Celestial Bodies by Jokha Alharthi
New York. Catapult. 2019. 243 pages.
THE WINNER OF last year’s Man Booker International Prize, Celestial Bodies narrates its stories through three generations of a family living against the backcloth of a pace of social change that is surely unprecedented in human history, in a country where traditional modes of life familiar to Abraham still coexist with the ultramodern: the grandchild of a former slave owner who dies in a modern hospital communicates by cell phone in a now-modern capital, while rural folk have upturned a recently acquired satellite dish to make a trough for livestock to feed from. Anyone seeking an introduction to the social and political history of Oman over the last century or so could do worse than read Alharthi’s novel, which features Zarifa, the former slave and concubine who, unlike her rebellious son, is still emotionally in thrall (Oman abolished slavery as recently as 1970), and, more centrally, the four middle-class women whose marriages, one aborted, embody different experiences of changing relations between the sexes.
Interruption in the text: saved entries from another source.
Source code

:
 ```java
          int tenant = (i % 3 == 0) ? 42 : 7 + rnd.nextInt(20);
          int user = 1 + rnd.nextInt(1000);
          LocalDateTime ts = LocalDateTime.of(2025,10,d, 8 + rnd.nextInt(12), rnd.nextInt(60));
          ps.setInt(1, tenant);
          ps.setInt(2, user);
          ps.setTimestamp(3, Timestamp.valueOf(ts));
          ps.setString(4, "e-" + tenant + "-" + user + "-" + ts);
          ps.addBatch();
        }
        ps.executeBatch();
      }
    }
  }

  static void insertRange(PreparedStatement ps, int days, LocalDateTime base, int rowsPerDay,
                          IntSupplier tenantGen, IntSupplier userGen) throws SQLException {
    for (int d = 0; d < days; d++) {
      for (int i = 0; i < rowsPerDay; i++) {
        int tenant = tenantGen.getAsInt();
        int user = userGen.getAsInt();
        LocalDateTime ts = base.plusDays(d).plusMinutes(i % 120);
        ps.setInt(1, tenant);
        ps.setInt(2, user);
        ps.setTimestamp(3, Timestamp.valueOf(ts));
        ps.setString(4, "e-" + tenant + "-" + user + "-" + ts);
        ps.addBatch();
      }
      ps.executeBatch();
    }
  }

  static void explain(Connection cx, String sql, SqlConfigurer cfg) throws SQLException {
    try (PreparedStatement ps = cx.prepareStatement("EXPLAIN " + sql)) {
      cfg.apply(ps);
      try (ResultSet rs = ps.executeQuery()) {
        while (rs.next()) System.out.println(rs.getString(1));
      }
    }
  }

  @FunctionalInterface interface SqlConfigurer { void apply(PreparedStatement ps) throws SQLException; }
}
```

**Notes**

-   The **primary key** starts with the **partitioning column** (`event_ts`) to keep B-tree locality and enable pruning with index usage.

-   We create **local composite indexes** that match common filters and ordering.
Mayya accepts marriage to a man she does not know whose financial background is acceptable to her dominant mother, as, in a different way, does her younger sister, Asma, who will eventually become absorbed by maternity; Khawla latterly reacts against the early selfishness of a now-reformed and devoted husband and father and rejects him. London, Mayya’s daughter, is able to separate herself, at the cost of much pain, from an unworthy man met at the institution of higher education her bookish aunt Asma never dreamed of. The lives and travails of women who, in even the quite-recent past, would have rejoiced and suffered in unnamed obscurity are portrayed with delicacy and respect but no hint of modish sanctimony or anger (incidentally, Alharthi herself, the first female Omani novelist to be translated into English, has a PhD from a British university). Nor is male suffering absent or slighted: the sensitive Abdallah, Mayya’s loving but unloved husband, never recovers from the memory of punishment meted out to him by his brutal father.
The mode of narration by which the reader learns of these interlocking relationships is skillfully employed. Third-person omniscient narration focusing on one named character is interspersed with Abdallah’s first-person narrative. Close readerly attention is a sine qua non, but the alert reader will fit together the pieces of the jigsaw, eventually learning, for example, with the explosive effect a more straightforward narrative chronically arranged would have denied, what actually happened by the basil bush.